Zicht op ontwikkeling- voorwaarden aanwezig, uitvoering kan scherper
De school heeft zicht op de ontwikkeling van de leerlingen door het afnemen van methode-gebonden toetsen. Ook in het voortgezet onderwijs geldt dat de leraren de toetsen en observatiegegevens nader bekijken, maar dat het niet altijd duidelijk is welke conclusies zij uit die gegevens trekken voor de afstemming van hun onderwijs. Dat zien we terug in de afstemming in de groep, waar de leraren beter kunnen inspelen op de verschillen in ontwikkeling bij de leerlingen.

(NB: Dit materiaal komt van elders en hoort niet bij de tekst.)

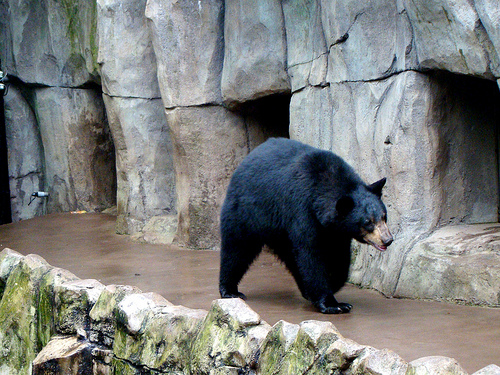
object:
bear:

Didactisch handelen – in de basis op orde, meer uitgaging gewenst De kernstandaard didactisch handelen is als voldoende beoordeeld, omdat de uitleg van de leraren bijdraagt aan begrip bij de leerlingen en hen in staat stelt zelfstandig de leerstof te verwerken. Het klassenmanagement draagt bij aan een taakgerichte werksfeer.
We maken echter ook wat kanttekeningen. De lessen zijn nog te lang overwegend klassikaal, waarbij de leraar veel aan het woord is.

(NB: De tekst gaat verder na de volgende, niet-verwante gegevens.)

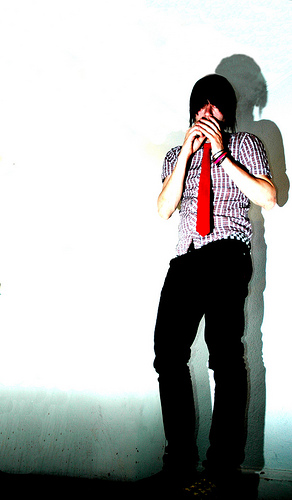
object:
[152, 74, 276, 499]
boy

Leraren kunnen bij de betere leerlingen voorkennis ophalen en eerder controleren of ze het leerdoel voldoende beheersen om zelfstandig aan het werk te gaan. Het tempo van de basisinstructie kan vaker
omhoog door de actieve betrokkenheid van de leerlingen te
vergroten. Activerende werkvormen, meer interactie met leerlingen en controle op begrip kunnen daarbij helpen. Het is zeker mogelijk de leerlingen meer te betrekken bij het onderwijsprogramma en de wijze van leren. Met hen zijn goede afspraken te maken over meer
uitdaging, creativiteit en afwisseling.
3.2. Schoolklimaat
Pedagogisch klimaat is ondersteunend voor de ontwikkeling
Deze standaard beoordelen we als goed. Het team van NTC ‘t Kofschip is betrokken op de leerlingen en creëert een stimulerend pedagogisch klimaat. De regels zijn voor iedereen duidelijk en de gemaakte afspraken worden nagekomen. Tijdens het onderzoek hebben we gezien dat de leraren en de leerlingen elkaar respectvol benaderen.

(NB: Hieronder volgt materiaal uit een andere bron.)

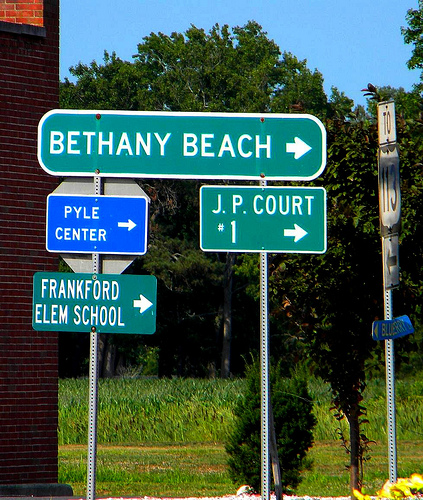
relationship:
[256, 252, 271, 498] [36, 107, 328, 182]
post holding up sign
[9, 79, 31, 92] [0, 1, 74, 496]
bricks on building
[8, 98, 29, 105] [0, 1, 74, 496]
bricks on building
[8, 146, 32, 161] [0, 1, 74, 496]
bricks on building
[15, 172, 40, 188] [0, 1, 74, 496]
bricks on building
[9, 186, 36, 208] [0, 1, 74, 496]
bricks on building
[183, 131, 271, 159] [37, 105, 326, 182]
beach on sign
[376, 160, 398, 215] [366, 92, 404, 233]
113 on sign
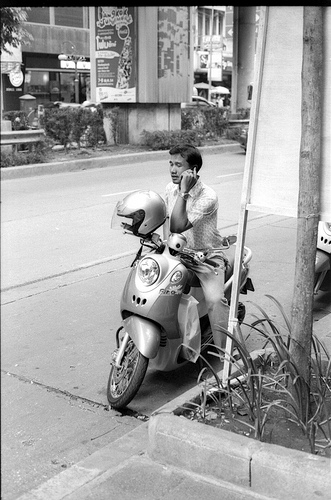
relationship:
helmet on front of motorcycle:
[110, 187, 167, 241] [107, 234, 255, 408]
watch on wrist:
[178, 192, 190, 201] [178, 189, 190, 199]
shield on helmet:
[109, 199, 142, 233] [110, 188, 167, 235]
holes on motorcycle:
[115, 285, 154, 314] [73, 244, 311, 357]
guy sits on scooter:
[159, 135, 232, 363] [97, 217, 261, 405]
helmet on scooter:
[100, 181, 172, 241] [78, 225, 272, 407]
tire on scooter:
[106, 338, 149, 410] [108, 214, 258, 404]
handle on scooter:
[200, 255, 221, 267] [97, 217, 261, 405]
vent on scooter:
[126, 292, 153, 308] [85, 179, 261, 411]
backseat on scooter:
[223, 233, 248, 279] [106, 188, 255, 405]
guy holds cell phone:
[156, 135, 247, 355] [179, 171, 200, 187]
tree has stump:
[298, 20, 321, 242] [293, 127, 329, 225]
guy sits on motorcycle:
[159, 135, 232, 363] [107, 234, 255, 408]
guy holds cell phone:
[159, 135, 232, 363] [183, 168, 197, 184]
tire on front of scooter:
[108, 340, 146, 412] [105, 186, 254, 411]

Het schoolklimaat is ondersteunend voor de cognitieve en sociale ontwikkeling. De ouders participeren actief in de school en bij het halen en brengen van de leerlingen worden diverse contacten onderhouden.
3.3. Onderwijsresultaten
Onderwijsresultaten niet te beoordelen
Via toetsen, observaties en het maken van oude examens worden de vorderingen van de leerlingen bijgehouden en wordt er inzicht verkregen in de kans van slagen voor het af te leggen examen. In 2017 hebben 3 leerlingen met succes het examen IB-A afgelegd en in 2018 legden twee leerlingen met succes het IB-A examen af. Over de andere jaren zijn geen gegevens voorhanden, maar omdat twee van de drie laatste jaren voldoende resultaten laten zien, wordt deze standaard als voldoende beoordeeld.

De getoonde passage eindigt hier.